• [To do]:
Gather every line in the listing below that contains the word "commit", and copy each one out in full.

(Pictures paired with source code)
━━━━━━━━━━━━━━━━━━━━

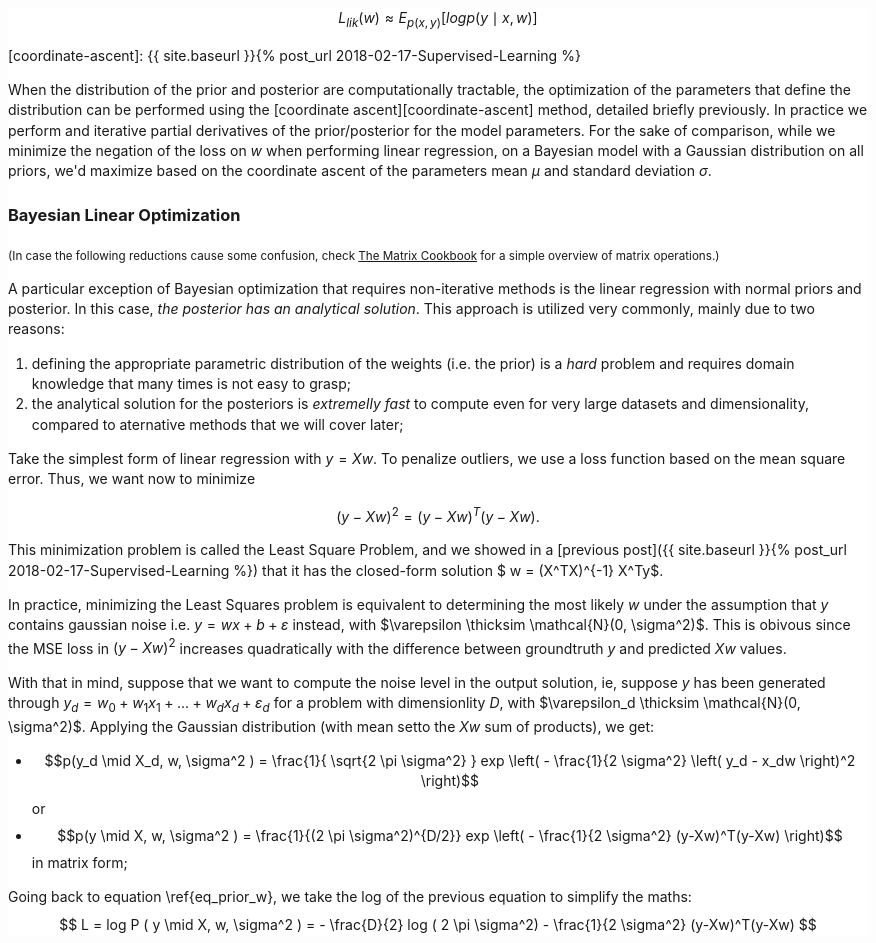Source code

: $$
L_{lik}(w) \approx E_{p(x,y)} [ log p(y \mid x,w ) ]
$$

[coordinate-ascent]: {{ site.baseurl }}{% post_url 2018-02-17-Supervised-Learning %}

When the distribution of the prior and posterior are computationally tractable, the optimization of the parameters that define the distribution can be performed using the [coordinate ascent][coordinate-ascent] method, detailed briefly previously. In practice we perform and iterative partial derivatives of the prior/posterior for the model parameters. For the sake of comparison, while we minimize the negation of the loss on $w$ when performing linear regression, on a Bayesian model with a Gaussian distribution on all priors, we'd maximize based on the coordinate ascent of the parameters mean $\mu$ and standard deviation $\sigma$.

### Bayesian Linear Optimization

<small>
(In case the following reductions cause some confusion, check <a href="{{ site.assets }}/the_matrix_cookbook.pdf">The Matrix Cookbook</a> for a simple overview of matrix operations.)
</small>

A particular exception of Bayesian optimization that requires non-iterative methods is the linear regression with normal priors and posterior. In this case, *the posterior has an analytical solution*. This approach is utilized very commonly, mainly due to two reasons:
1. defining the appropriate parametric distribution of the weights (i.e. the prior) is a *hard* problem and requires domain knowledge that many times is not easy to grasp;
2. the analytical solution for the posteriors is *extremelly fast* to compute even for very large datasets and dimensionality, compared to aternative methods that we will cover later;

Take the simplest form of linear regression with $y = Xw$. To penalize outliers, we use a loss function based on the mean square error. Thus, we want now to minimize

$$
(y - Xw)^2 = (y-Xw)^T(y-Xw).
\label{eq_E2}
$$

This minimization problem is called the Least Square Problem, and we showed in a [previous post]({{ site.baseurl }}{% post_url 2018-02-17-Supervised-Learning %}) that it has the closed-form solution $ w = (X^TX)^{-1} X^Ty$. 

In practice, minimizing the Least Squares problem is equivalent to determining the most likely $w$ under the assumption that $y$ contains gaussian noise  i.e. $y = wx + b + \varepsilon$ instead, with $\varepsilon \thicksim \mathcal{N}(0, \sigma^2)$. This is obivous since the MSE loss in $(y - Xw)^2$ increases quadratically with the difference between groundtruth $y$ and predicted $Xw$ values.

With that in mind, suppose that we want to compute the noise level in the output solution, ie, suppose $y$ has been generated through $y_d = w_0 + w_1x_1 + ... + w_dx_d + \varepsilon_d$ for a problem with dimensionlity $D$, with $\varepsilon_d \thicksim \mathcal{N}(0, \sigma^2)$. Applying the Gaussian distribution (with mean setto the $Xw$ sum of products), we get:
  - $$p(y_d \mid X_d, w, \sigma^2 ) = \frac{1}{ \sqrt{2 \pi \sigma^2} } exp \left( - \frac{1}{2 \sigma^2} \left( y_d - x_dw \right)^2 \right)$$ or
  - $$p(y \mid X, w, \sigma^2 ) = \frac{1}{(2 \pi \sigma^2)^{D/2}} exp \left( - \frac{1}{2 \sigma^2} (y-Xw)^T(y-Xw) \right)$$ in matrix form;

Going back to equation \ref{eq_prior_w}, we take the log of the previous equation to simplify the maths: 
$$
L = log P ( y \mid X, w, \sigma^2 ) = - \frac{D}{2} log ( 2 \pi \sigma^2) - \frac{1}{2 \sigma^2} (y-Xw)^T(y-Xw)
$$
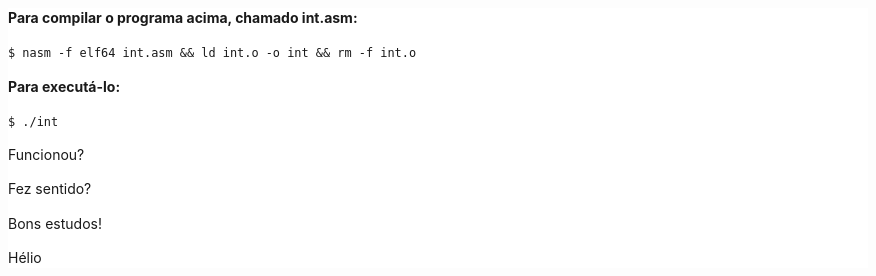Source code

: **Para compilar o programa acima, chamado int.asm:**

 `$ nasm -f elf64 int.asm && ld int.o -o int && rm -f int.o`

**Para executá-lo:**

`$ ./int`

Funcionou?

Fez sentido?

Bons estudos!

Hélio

━━━━━━━━━━━━━━━━━━━━

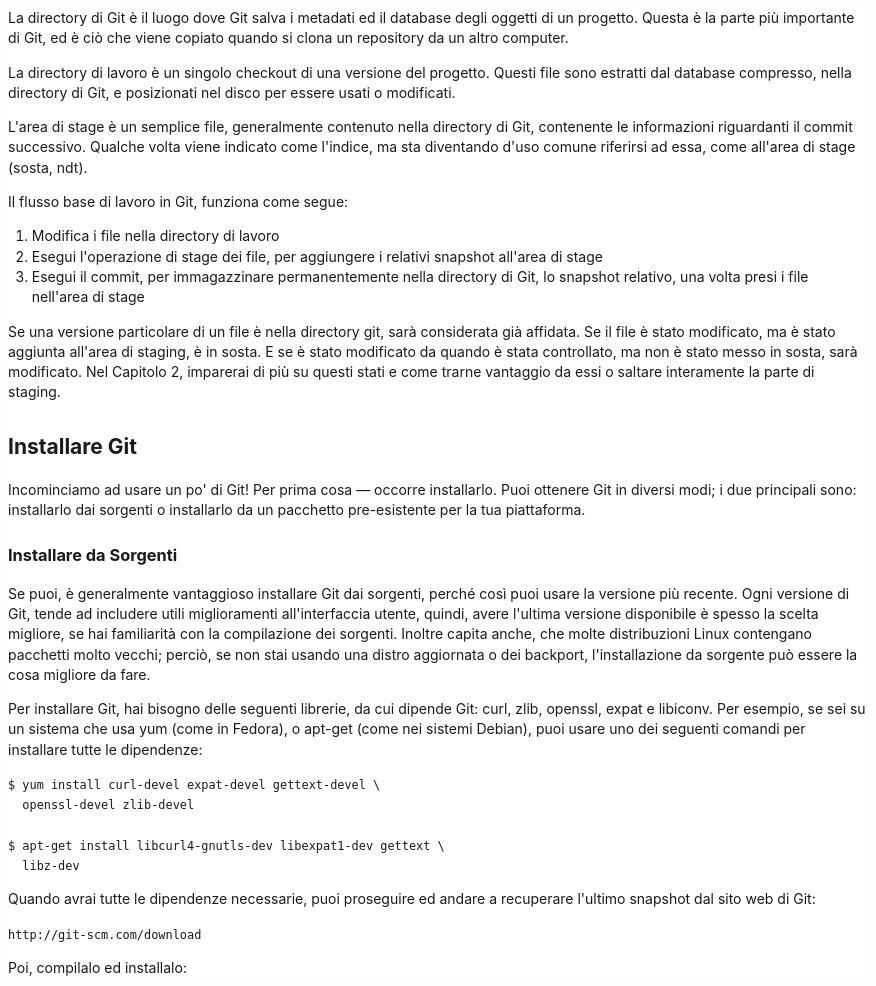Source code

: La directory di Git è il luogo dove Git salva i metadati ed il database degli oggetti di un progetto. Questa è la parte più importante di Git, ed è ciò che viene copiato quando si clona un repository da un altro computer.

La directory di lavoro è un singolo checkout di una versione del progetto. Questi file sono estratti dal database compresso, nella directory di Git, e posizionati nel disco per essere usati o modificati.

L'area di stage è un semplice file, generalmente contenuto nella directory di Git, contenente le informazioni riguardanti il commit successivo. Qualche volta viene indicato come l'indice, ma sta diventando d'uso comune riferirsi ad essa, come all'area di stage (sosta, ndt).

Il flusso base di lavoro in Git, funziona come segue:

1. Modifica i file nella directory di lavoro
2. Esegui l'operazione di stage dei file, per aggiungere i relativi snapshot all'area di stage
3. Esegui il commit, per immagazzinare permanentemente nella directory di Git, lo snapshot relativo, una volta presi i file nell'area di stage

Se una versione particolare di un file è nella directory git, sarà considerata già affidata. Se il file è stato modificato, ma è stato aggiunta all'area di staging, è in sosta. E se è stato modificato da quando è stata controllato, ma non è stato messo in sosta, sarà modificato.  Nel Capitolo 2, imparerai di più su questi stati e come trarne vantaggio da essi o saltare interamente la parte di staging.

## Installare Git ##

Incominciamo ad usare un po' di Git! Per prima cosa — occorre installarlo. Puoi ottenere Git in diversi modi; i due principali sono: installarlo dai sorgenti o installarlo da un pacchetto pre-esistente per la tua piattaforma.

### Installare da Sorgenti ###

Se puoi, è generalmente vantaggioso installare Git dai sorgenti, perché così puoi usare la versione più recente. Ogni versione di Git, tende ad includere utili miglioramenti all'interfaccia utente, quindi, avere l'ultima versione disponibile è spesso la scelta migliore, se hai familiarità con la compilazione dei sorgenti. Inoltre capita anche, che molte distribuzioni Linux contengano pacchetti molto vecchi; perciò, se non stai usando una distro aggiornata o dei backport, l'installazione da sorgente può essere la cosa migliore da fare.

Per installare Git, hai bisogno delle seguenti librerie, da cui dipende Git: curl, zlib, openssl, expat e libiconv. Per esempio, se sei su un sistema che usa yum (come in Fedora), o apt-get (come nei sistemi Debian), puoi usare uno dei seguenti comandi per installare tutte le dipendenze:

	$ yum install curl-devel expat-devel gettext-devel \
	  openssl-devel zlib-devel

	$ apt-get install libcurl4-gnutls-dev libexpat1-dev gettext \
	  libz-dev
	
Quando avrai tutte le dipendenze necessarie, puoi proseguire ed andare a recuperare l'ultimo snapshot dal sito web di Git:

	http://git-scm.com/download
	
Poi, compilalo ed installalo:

━━━━━━━━━━━━━━━━━━━━

• [Written reply]:
L'area di stage è un semplice file, generalmente contenuto nella directory di Git, contenente le informazioni riguardanti il commit successivo. Qualche volta viene indicato come l'indice, ma sta diventando d'uso comune riferirsi ad essa, come all'area di stage (sosta, ndt).
3. Esegui il commit, per immagazzinare permanentemente nella directory di Git, lo snapshot relativo, una volta presi i file nell'area di stage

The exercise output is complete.